Tuesday, 11 October 2016

Introduction to web services


What are Web Services?
Web services are an emerging technology that enables disparate applications running on different machines to exchange data and integrate with one another without requiring additional, proprietary third-party software or hardware.

Function of Web services
Web services are self-describing and self-contained network-available modules that perform concrete business functions and are deployed easily because they are based on common industry standards and existing technology, such as XML and HTTP.
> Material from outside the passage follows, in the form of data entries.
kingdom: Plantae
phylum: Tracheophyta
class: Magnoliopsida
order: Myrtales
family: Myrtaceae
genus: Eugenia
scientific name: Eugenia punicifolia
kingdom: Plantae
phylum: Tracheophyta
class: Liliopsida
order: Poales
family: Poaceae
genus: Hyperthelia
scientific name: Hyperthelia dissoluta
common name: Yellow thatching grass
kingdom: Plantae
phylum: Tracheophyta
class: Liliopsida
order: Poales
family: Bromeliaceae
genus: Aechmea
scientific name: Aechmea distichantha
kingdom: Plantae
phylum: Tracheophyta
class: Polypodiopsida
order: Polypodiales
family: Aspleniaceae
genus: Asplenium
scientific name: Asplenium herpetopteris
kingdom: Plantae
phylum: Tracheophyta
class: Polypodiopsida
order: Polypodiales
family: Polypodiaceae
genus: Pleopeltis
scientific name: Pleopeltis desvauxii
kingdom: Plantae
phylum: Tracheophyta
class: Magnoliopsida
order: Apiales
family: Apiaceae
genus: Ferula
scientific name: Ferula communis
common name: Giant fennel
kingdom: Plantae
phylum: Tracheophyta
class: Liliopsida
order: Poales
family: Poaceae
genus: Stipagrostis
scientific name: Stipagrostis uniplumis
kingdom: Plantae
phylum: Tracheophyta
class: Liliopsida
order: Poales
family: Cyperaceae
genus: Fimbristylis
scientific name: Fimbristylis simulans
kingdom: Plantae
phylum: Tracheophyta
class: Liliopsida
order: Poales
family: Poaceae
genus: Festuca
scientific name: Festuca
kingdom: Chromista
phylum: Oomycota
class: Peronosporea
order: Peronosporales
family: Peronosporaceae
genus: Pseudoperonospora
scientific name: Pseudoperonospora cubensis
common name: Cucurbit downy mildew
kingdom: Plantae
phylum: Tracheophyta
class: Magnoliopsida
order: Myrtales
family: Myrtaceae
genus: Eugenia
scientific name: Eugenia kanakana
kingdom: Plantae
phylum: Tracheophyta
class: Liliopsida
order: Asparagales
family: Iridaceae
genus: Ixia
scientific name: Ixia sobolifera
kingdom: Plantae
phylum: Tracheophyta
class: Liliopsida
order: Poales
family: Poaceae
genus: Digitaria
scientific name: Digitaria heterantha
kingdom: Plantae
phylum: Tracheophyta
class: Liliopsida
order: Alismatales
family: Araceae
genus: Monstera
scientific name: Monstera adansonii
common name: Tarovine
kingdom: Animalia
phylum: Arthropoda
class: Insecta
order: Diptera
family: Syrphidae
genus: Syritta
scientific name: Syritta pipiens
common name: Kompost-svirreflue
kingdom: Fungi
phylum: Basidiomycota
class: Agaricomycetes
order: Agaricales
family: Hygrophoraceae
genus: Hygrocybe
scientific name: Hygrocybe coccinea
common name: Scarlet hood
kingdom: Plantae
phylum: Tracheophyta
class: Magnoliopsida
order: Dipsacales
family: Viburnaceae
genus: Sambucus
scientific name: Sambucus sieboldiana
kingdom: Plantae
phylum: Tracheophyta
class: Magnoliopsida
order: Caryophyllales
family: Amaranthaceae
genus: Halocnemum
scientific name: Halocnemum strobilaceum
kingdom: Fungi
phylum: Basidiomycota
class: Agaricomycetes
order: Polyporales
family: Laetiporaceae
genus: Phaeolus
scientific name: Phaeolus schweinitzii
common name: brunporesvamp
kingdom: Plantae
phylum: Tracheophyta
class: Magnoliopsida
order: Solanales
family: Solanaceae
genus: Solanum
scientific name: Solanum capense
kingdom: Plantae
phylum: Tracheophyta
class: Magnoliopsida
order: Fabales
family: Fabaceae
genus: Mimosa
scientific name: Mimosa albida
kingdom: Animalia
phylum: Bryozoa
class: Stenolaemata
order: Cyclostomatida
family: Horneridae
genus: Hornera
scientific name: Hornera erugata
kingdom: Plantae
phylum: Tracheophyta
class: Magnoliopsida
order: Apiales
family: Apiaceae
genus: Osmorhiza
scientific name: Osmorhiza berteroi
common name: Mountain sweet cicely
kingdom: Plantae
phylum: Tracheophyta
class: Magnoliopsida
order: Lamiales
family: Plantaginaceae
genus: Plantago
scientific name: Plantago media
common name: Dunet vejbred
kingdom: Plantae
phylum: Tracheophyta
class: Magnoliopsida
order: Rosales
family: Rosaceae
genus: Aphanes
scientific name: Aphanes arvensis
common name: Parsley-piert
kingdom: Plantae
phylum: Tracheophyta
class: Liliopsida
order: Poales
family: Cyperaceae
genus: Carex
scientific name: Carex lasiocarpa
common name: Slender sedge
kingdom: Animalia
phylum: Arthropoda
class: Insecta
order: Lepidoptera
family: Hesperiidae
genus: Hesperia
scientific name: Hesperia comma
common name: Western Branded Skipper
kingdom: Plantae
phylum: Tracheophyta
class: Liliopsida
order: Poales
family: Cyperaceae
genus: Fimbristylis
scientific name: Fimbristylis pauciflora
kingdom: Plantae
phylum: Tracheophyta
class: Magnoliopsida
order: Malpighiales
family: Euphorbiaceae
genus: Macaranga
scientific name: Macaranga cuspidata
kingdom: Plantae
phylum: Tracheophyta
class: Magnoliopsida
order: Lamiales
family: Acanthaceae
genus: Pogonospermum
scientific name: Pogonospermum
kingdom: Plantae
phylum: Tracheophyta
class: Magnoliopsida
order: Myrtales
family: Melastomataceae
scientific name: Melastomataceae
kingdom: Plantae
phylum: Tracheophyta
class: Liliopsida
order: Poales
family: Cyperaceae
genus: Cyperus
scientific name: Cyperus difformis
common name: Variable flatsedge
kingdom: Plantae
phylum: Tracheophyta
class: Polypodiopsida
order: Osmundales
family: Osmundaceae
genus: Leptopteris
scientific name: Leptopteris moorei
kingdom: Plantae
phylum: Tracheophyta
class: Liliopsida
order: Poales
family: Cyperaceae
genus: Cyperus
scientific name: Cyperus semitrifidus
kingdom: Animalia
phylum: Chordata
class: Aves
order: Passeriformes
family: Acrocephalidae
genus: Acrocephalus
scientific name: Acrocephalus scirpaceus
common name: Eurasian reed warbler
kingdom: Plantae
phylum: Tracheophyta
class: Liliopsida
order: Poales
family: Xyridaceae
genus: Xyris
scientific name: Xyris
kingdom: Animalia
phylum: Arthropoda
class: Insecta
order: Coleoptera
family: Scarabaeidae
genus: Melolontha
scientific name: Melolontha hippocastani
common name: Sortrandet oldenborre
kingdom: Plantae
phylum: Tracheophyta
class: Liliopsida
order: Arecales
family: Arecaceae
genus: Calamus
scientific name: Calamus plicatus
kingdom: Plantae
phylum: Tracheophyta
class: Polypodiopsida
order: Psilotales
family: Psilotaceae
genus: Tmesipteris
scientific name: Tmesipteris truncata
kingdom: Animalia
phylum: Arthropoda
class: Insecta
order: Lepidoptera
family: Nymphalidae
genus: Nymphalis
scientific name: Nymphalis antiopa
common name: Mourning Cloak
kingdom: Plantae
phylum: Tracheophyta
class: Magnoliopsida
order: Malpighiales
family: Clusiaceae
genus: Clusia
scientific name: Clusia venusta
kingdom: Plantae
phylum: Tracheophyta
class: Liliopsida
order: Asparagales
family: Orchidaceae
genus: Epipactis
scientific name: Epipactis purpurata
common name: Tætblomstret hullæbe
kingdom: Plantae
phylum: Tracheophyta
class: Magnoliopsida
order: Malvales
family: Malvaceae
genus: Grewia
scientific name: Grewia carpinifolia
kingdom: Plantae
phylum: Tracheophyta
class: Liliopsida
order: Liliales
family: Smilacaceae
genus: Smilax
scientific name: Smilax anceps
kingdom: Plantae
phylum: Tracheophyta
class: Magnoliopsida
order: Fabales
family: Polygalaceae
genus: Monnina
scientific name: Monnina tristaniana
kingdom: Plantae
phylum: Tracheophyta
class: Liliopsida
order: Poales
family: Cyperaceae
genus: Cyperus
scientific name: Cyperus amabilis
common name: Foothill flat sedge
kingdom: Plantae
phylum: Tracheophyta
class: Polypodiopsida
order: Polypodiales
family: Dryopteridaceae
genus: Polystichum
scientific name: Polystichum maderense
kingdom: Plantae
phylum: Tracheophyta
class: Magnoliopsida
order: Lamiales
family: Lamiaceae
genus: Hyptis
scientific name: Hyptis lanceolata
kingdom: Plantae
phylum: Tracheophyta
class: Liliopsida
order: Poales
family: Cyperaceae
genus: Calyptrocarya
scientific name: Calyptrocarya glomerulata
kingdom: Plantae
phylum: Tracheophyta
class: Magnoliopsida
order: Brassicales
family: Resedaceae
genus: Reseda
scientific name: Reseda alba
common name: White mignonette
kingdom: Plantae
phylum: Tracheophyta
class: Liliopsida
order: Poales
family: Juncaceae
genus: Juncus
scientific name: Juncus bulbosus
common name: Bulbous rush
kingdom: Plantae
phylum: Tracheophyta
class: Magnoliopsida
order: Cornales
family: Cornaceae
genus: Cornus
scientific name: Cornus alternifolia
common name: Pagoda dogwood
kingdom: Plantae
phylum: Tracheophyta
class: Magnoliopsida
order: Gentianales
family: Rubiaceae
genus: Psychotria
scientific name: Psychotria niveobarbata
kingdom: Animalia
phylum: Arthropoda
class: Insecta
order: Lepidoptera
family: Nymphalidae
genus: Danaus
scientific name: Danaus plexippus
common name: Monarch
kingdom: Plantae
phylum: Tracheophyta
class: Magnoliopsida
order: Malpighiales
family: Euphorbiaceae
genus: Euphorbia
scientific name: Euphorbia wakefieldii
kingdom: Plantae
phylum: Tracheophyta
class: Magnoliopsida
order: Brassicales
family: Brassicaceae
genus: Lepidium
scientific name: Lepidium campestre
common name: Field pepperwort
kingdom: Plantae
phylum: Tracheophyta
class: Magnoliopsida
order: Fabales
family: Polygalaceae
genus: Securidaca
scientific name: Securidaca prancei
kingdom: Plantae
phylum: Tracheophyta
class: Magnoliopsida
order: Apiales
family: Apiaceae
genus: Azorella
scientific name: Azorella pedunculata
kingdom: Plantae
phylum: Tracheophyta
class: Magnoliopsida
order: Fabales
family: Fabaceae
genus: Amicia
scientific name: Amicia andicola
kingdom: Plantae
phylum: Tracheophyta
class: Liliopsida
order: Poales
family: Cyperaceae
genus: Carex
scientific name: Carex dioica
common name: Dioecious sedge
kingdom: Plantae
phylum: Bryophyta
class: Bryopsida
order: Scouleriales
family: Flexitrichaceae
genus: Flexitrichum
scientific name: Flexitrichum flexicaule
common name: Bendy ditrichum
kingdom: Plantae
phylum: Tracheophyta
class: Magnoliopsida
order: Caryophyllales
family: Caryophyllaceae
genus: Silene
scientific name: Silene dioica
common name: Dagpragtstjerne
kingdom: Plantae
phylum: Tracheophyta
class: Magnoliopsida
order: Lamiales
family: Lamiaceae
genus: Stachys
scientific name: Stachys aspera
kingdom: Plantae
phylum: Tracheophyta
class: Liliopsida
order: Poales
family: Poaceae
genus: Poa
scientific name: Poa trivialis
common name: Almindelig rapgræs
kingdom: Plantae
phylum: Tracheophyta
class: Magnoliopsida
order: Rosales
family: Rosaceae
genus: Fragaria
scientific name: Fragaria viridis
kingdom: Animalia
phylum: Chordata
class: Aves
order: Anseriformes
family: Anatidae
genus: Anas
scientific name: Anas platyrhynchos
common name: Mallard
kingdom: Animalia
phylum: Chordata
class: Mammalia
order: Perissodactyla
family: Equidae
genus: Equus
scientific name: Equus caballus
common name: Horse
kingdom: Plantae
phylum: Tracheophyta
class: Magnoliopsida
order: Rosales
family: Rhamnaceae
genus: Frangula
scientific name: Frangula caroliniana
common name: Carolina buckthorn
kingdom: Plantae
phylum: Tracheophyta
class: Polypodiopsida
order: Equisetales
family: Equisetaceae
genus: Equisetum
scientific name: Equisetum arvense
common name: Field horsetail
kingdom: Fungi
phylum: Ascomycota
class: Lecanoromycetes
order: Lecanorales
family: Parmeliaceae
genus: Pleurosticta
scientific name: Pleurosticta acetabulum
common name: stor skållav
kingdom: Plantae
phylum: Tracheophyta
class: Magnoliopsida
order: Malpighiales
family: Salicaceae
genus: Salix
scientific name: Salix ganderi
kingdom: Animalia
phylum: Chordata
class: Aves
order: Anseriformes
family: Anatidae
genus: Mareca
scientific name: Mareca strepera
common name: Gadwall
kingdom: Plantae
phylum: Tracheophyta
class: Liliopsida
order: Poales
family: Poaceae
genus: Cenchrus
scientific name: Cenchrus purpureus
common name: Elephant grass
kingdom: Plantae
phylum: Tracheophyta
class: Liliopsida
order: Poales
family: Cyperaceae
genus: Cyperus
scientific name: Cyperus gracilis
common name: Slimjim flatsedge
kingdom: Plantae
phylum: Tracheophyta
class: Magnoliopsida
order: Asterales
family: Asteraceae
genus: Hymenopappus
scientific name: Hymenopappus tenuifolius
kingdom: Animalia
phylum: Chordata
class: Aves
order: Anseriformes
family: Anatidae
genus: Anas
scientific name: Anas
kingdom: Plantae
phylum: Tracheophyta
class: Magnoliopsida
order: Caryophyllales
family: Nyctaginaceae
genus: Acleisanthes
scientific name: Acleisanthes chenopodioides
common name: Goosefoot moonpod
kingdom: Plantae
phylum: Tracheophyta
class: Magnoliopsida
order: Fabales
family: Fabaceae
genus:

Advantages of Web Services
·        Applications that rely on the Web services paradigm can exchange data regardless of the language, platform, or internal protocols they use.
·        They reduce application interface costs.
·        Provide a universal mechanism for integrating business processes within an enterprise and, ultimately, among multiple organizations.

Loosely couple
Services are most often built in a way that is independent of the context in which they are used. This means that the service provider and the consumers are loosely coupled. At the middleware level, the concept of loose coupling requires that the “service-oriented” approach be independent of specific technologies or operating systems.

Service providers
Organizations that provide the service implementations, supply their service descriptions, and provide related technical and business support
Service clients
End-user organizations that use some service
Service aggregators

Organizations that consolidate multiple services into a new, single orchestrated service offering what is commonly known as a business process.